AIM OF THE TASK :: Please reproduce every row below word for word, and leave the pictures out of your answer.

START MATERIAL PROVIDED

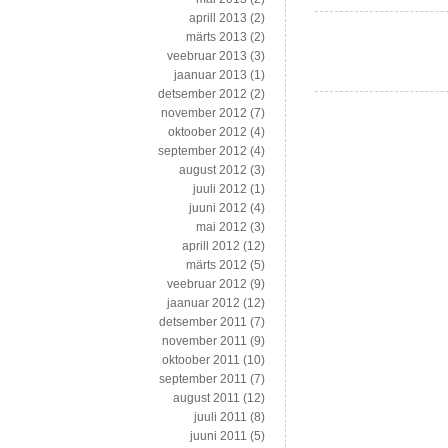
aprill 2013
(2)
märts 2013
(2)
veebruar 2013
(3)
jaanuar 2013
(1)
detsember 2012
(2)
november 2012
(7)
oktoober 2012
(4)
september 2012
(4)
august 2012
(3)
juuli 2012
(1)
juuni 2012
(4)
mai 2012
(3)
aprill 2012
(12)
märts 2012
(5)
veebruar 2012
(9)
jaanuar 2012
(12)
detsember 2011
(7)
november 2011
(9)
oktoober 2011
(10)
september 2011
(7)
august 2011
(12)
juuli 2011
(8)
juuni 2011
(5)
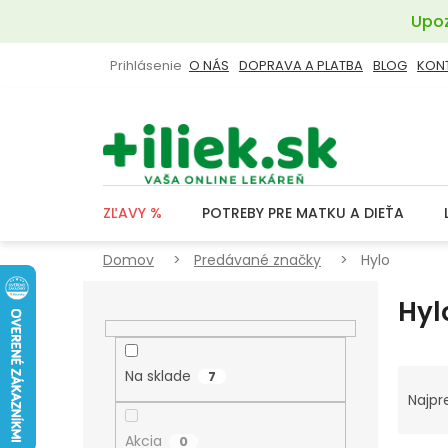
Prejsť
Upoz
na
obsah
Prihlásenie
O NÁS
DOPRAVA A PLATBA
BLOG
KON
ZĽAVY %
POTREBY PRE MATKU A DIEŤA
Domov
Predávané značky
Hylo
B
Hyl
O
Č
N
R
Na sklade
7
Ý
A
Najpr
P
D
Akcia
0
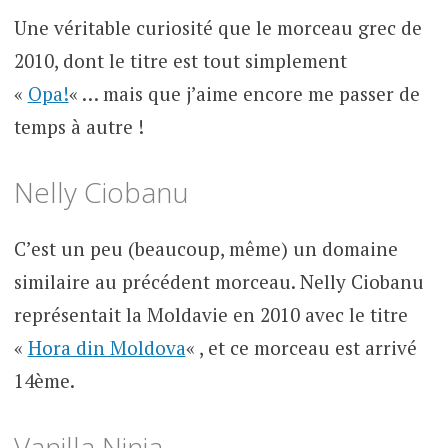
Une véritable curiosité que le morceau grec de
2010, dont le titre est tout simplement
«
Opa!
« … mais que j’aime encore me passer de
temps à autre !
Nelly Ciobanu
C’est un peu (beaucoup, même) un domaine
similaire au précédent morceau. Nelly Ciobanu
représentait la Moldavie en 2010 avec le titre
«
Hora din Moldova
« , et ce morceau est arrivé
14ème.
Vanilla Ninja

END MATERIAL PROVIDED

SOLUTION FOR THIS TASK ::
aprill 2013
(2)
märts 2013
(2)
veebruar 2013
(3)
jaanuar 2013
(1)
detsember 2012
(2)
november 2012
(7)
oktoober 2012
(4)
september 2012
(4)
august 2012
(3)
juuli 2012
(1)
juuni 2012
(4)
mai 2012
(3)
aprill 2012
(12)
märts 2012
(5)
veebruar 2012
(9)
jaanuar 2012
(12)
detsember 2011
(7)
november 2011
(9)
oktoober 2011
(10)
september 2011
(7)
august 2011
(12)
juuli 2011
(8)
juuni 2011
(5)
Prejsť
Upoz
na
obsah
Prihlásenie
O NÁS
DOPRAVA A PLATBA
BLOG
KON
ZĽAVY %
POTREBY PRE MATKU A DIEŤA
Domov
Predávané značky
Hylo
B
Hyl
O
Č
N
R
Na sklade
7
Ý
A
Najpr
P
D
Akcia
0
Une véritable curiosité que le morceau grec de
2010, dont le titre est tout simplement
«
Opa!
« … mais que j’aime encore me passer de
temps à autre !
Nelly Ciobanu
C’est un peu (beaucoup, même) un domaine
similaire au précédent morceau. Nelly Ciobanu
représentait la Moldavie en 2010 avec le titre
«
Hora din Moldova
« , et ce morceau est arrivé
14ème.
Vanilla Ninja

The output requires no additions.